Irène Schweizer was born June 2, 1941 in Schaffhausen, Switzerland. She grew up in a pub owner’s family in her home town and after her first attempts on the accordion she discovered the piano and the drums and joined the Crazy Stokers, a Dixieland band, at the age of 16. In 1957, that alone was a sensation. Shortly after that she landed in the top ranks at the aforementioned Zurich Amateur Jazz Festival playing soul jazz and hardbop. One might image how the jaws of many men in the audience dropped when they heard her play.

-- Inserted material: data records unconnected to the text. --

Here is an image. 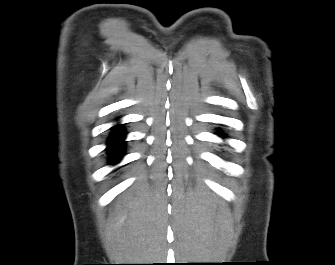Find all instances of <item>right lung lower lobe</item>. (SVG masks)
Wrapping results in <instances>:
<instances>
[{
    "instance_id": "obj_1",
    "label": "right lung lower lobe",
    "mask_w": 335,
    "mask_h": 265,
    "mask_svg": "<svg viewBox=\"0 0 335 265\" xmlns=\"http://www.w3.org/2000/svg\"><path fill=\"white\" fill-rule=\"evenodd\" d=\"M124 139L125 133L121 125L114 126L113 132L107 142V149L111 154V163H116L123 157L125 144Z\"/></svg>"
}]
</instances>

A little later, Schweizer attended a language school in Great Britain, where she immersed herself in the London jazz scene (mainly Ronnie Scott’s club), before returning to Zurich. At the “Africana“ jazz club she met drummer Mani Neumeier and bassist Uli Trepte, who also formed her first trio. When the two men converted to rock music in 1968, Schweizer’s long-time collaboration with drummer Pierre Favre began. Their music sounded increasingly wild and free, which earned the pianist invitations to the Total Music Meeting in Berlin - the annual pilgrimage site for free jazz fans, which was organized by the FMP people around Jost Gebers. As a woman, however, she was on her own and had to assert herself against the male alpha dogs, which resulted in her more playful, sensitive style. Nevertheless, she managed to prevail, an incredible personal and musical achievement that cannot be overstated in retrospect.

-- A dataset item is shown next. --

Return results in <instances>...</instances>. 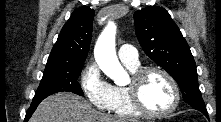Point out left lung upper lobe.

Since that time Schweizer was a regular guest on the avant-garde stages in Berlin, Willisau, Chicago and New York, she has played with Don Cherry, Louis Moholo, Hamid Drake, Andrew Cyrille and George Lewis, her solo performances show her as a leading pianist of European jazz. In the last years of her career, she was finally deemed worthy of playing in the temples of high culture, a late triumph.
Schweizer, unlike other jazz musicians, has not recorded for many different labels; almost her entire oeuvre is available on FMP and Intakt. However, her debut Santana with Pierre Favre on drums and Peter Kowald on bass was released on Pip in 1969 before Jost Gebers reissued it on FMP in 1979. More classics are her two FMP recordings with Rüdiger Carl (sax, clarinets) and Louis Moholo (drums): Messer (1976) and Tuned Boots (1978). Her solo recordings Wilde Senoritas (FMP, 1977) and Hexensabbat (FMP, 1978). Since the mid-1980s she has recorded almost exclusively for the Swiss label Intakt, and although these recordings no longer have the power and energy of the early recordings, her duo with Louis Moholo Irène Schweizer & Louis Moholo (1987) and Where's Africa with Omi Ziegel (saxophone, vocals) are truly excellent albums.

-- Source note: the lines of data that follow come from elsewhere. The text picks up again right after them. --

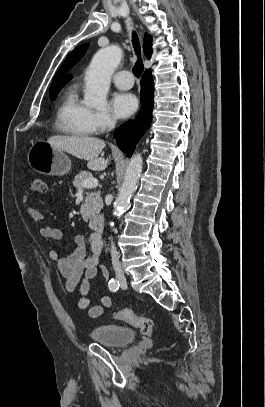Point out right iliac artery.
I'll use <instances>...</instances> for the list:
<instances>
[{
	"label": "right iliac artery",
	"mask_w": 265,
	"mask_h": 407,
	"mask_svg": "<svg viewBox=\"0 0 265 407\" xmlns=\"http://www.w3.org/2000/svg\"><path fill=\"white\" fill-rule=\"evenodd\" d=\"M108 286H109L110 291L116 292V291L119 289L120 284H119L118 281H116V280H114V279H111V280L109 281Z\"/></svg>",
	"instance_id": "obj_1"
}]
</instances>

In the last years of her life Irène Schweizer lived in a retirement home, she could no longer perform. But anyone who saw her at her last performances, such as in 2017 at the Neumarkt Theater in Zurich with Louis Moholo-Moholo, and how much joy she exuded in playing even at an advanced age, and how she was celebrated by her - predominantly female - fans, can guess what a loss she is to the free jazz community.
Watch her solo at a festival in her hometown Schaffhausen in 2008:
5 comments:
How strange. Just today, unaware of her passing, I was listening to two of her duet recordings with Pierre Favre. RIP, Ms. Schweizer.
Very, very sad - thanks for the nice write-up.
A small detail: Patrik Landolt initially founded Intakt with the purpose to document this amazing pianist whom nobody else in the business seemed interested in documenting.
Thanks Martin, a sad loss.
Perhaps Irène Schweizer’s greatest achievements were her duo recordings with various drummers which are masterclasses in the medium – Hamid Drake, Louis Moholo, Pierre Favre, Han Bennick, Günter Sommer, and Andrew Cyrille, all recommended. Also, her work in Barry Guy’s LJCO and Les Diaboliques, the madcap trio with Maggie Nicols and Joëlle Léandre.
Thanks, Martin, always good to have your words at times like these.
What a loss. Thanks for your words, Martin!